>> begin DATA FOR THIS EXERCISE

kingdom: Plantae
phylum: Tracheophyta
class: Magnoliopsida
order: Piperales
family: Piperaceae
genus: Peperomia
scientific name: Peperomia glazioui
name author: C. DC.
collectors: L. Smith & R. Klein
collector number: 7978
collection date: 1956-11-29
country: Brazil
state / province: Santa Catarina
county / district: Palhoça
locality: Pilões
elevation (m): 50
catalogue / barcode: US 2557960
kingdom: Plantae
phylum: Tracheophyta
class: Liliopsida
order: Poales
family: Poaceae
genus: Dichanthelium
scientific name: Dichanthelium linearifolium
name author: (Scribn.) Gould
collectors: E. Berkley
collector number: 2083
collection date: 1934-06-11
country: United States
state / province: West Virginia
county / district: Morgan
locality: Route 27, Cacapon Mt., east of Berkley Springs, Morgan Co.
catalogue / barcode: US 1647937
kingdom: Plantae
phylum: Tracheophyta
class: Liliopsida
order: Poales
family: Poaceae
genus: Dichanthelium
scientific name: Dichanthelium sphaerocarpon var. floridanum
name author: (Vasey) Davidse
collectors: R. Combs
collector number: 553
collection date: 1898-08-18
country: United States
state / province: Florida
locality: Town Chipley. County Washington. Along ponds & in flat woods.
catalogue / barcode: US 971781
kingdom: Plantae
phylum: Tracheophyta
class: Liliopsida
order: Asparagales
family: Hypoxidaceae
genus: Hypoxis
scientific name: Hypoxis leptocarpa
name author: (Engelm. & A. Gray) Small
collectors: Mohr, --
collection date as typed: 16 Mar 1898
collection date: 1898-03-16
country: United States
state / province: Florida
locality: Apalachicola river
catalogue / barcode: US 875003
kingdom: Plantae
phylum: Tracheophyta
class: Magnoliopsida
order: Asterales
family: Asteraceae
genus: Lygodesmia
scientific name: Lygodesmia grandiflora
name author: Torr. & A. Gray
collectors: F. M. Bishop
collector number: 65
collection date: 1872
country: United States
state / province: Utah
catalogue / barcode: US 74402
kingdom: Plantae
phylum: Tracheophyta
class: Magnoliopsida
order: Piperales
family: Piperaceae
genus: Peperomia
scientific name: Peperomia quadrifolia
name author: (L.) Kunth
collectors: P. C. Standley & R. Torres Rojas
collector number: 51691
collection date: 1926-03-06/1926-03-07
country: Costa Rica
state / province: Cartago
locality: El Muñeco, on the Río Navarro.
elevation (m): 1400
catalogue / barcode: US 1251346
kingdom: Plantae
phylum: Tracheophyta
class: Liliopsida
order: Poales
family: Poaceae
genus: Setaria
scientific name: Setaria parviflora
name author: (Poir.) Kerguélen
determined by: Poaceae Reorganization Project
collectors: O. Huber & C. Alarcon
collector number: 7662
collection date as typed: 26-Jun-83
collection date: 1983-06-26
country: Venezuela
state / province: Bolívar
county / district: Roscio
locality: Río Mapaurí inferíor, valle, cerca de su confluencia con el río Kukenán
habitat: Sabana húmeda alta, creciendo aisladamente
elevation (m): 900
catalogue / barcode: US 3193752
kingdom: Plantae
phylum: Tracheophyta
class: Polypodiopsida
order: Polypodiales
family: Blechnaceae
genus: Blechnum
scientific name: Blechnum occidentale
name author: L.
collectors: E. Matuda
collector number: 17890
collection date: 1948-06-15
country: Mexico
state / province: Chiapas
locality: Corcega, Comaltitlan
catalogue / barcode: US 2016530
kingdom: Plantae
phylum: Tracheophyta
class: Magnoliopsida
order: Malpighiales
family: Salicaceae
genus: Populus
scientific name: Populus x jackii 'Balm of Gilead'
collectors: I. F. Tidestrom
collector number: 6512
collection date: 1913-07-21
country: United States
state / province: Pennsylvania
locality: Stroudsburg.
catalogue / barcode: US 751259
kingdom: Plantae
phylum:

>> end DATA FOR THIS EXERCISE

EXERCISE AIM:
Arrange this part of the listing as a two-column CSV headed field and value, one row per line, with each entry in its own quoted field and any line breaks turned into spaces. Begin at the line that has "collector number: 553" and stop after the line that has "scientific name: Hypoxis leptocarpa"; include nothing outside that span.

CORRECT RESULT:
field,value
"collector number:","553"
"collection date:","1898-08-18"
"country:","United States"
"state / province:","Florida"
"locality:","Town Chipley. County Washington. Along ponds & in flat woods."
"catalogue / barcode:","US 971781"
"kingdom:","Plantae"
"phylum:","Tracheophyta"
"class:","Liliopsida"
"order:","Asparagales"
"family:","Hypoxidaceae"
"genus:","Hypoxis"
"scientific name:","Hypoxis leptocarpa"